Copy each line of the records that holds the string "shoulder".

(Landmark coordinate records)
——
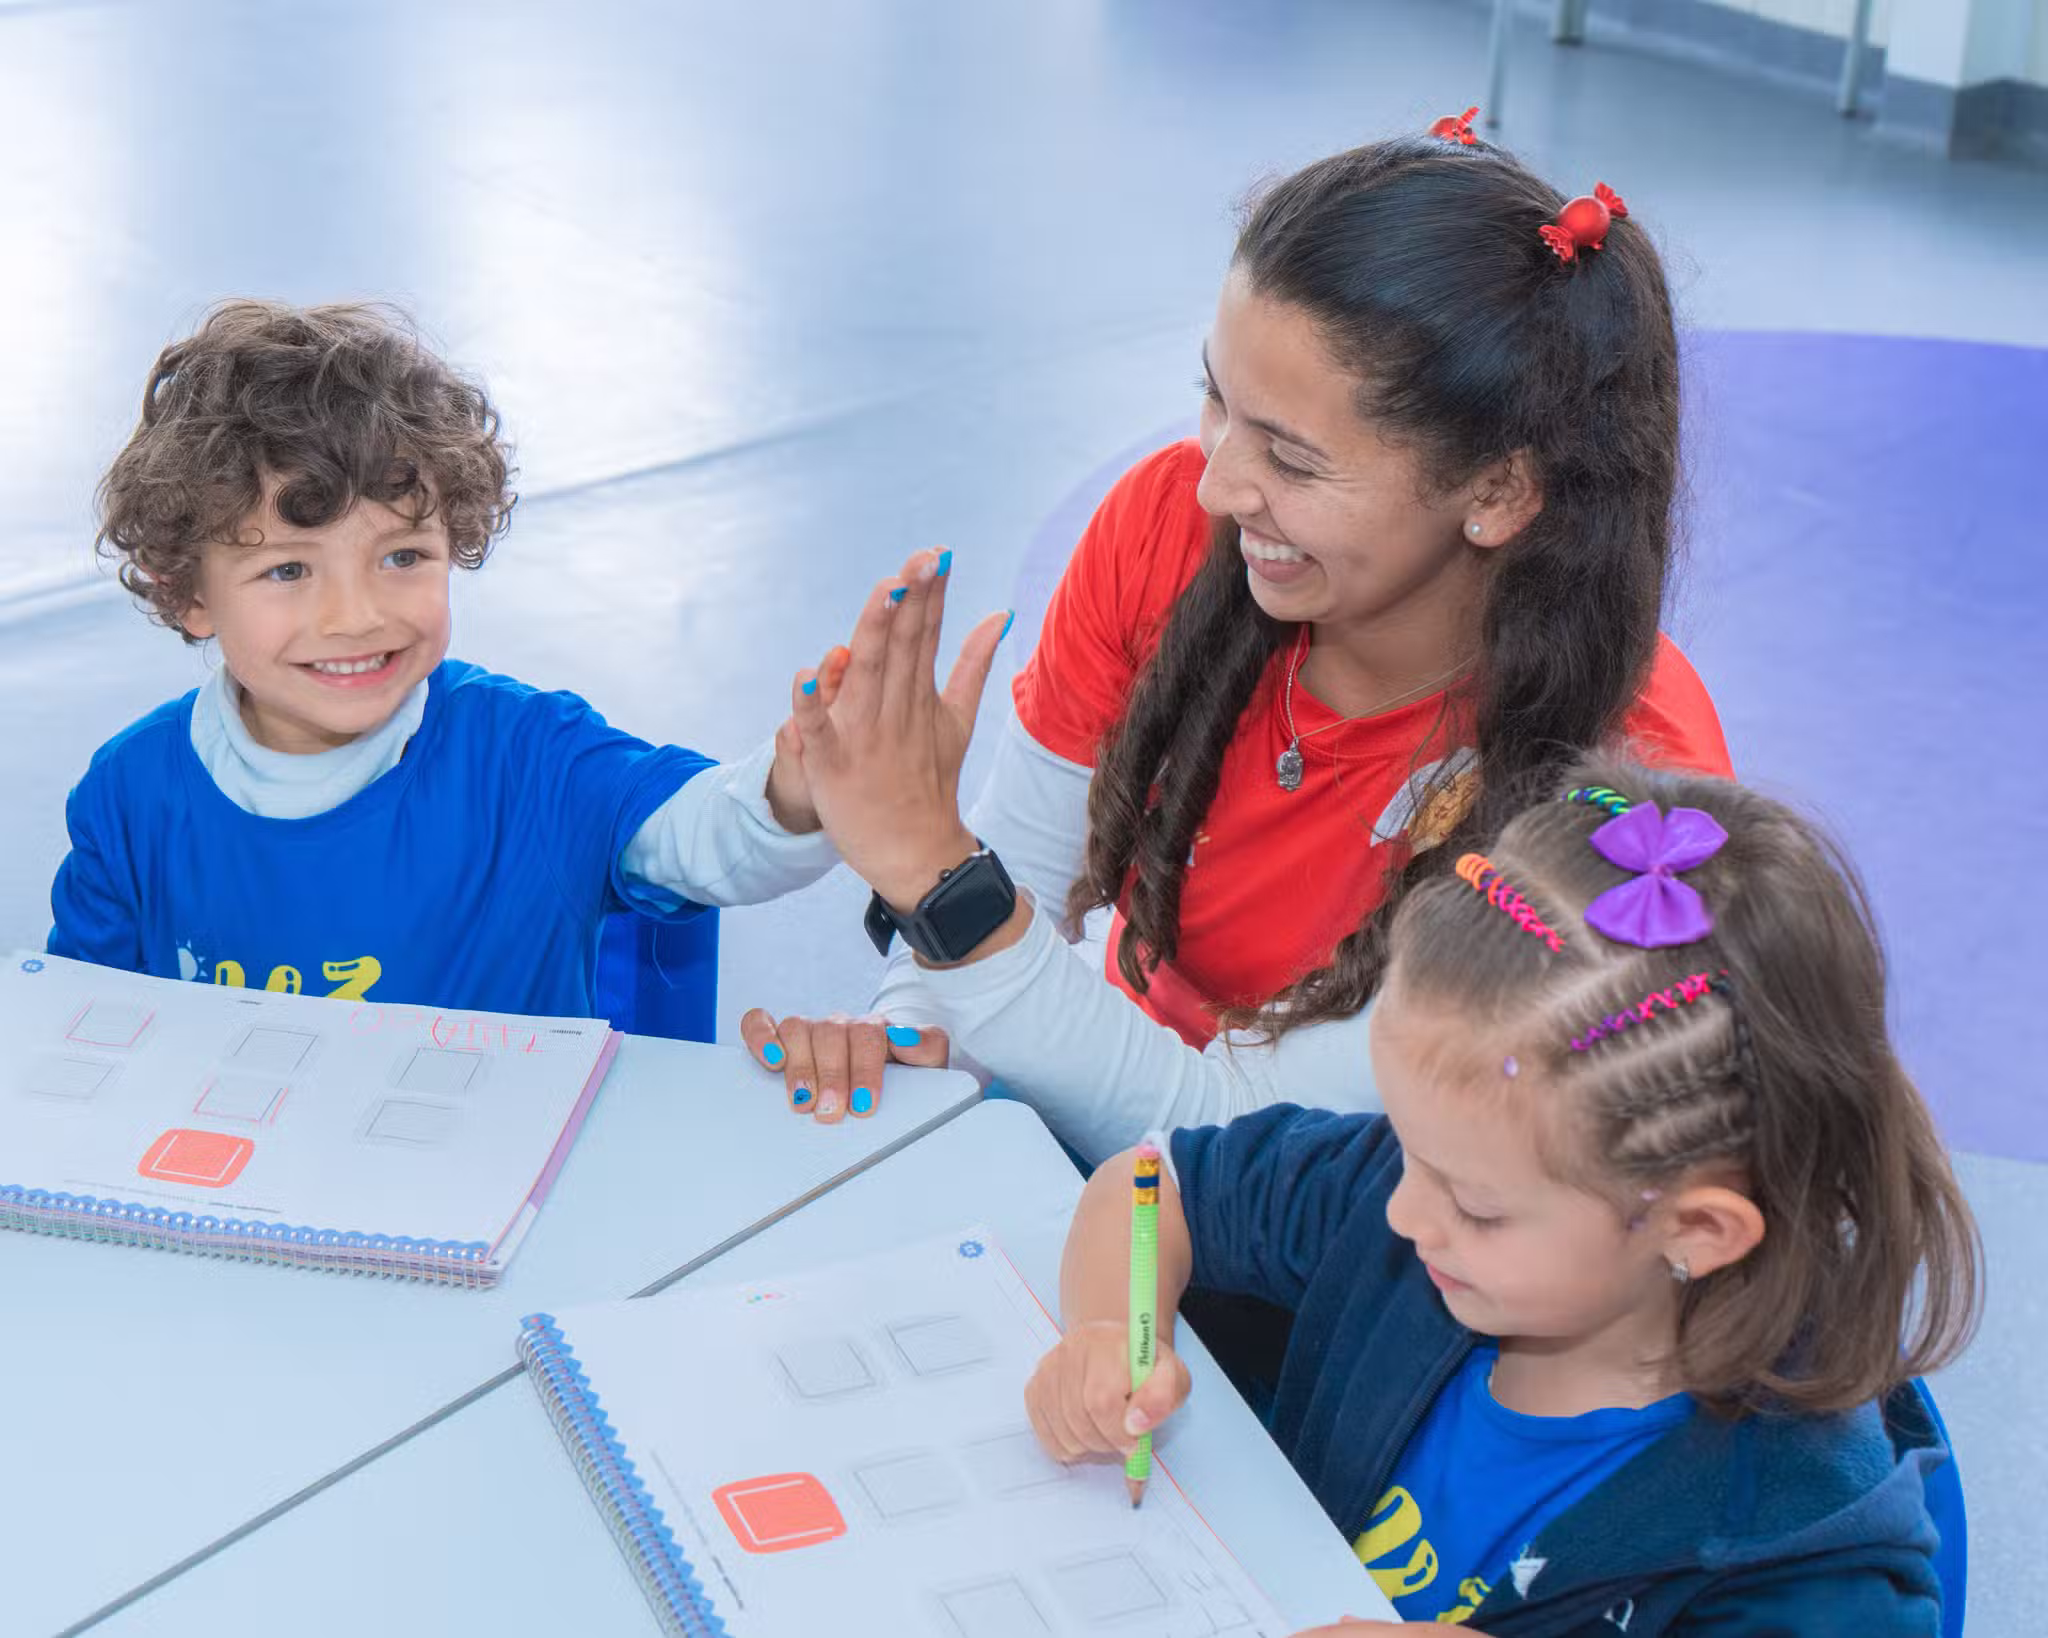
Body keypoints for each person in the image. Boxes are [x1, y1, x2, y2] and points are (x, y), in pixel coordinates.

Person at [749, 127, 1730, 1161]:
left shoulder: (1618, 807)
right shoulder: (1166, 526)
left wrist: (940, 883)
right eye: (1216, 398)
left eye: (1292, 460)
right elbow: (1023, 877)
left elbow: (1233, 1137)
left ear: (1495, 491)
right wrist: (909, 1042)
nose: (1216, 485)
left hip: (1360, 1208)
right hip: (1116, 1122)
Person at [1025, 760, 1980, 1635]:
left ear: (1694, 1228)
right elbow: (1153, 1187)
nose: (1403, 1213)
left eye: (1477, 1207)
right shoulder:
——
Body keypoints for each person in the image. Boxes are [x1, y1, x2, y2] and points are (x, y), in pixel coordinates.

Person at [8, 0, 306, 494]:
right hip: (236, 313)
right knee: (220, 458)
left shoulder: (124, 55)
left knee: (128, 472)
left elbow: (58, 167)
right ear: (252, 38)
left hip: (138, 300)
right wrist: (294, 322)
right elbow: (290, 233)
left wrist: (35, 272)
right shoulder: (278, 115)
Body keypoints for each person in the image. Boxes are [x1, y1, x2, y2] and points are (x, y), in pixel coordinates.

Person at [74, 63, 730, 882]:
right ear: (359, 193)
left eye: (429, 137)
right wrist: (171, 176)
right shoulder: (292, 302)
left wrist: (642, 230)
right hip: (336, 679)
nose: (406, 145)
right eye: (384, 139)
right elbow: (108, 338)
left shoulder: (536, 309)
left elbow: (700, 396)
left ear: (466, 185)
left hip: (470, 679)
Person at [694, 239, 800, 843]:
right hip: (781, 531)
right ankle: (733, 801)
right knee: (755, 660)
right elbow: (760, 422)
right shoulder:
——
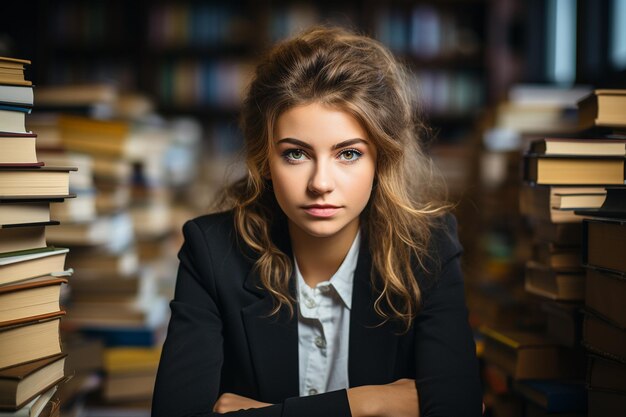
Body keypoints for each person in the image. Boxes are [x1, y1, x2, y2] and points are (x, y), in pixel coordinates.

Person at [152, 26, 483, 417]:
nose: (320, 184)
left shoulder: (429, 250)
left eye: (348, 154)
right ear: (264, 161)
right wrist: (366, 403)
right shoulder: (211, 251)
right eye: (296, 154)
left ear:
——
→ WRITTEN ANSWER
left shoulder: (1618, 807)
right shoulder: (1166, 526)
right shoulder:
left shoulder: (124, 55)
right shoulder: (278, 115)
right shoulder: (292, 302)
left shoulder: (536, 309)
right shoulder:
left shoulder: (429, 250)
right shoulder: (211, 251)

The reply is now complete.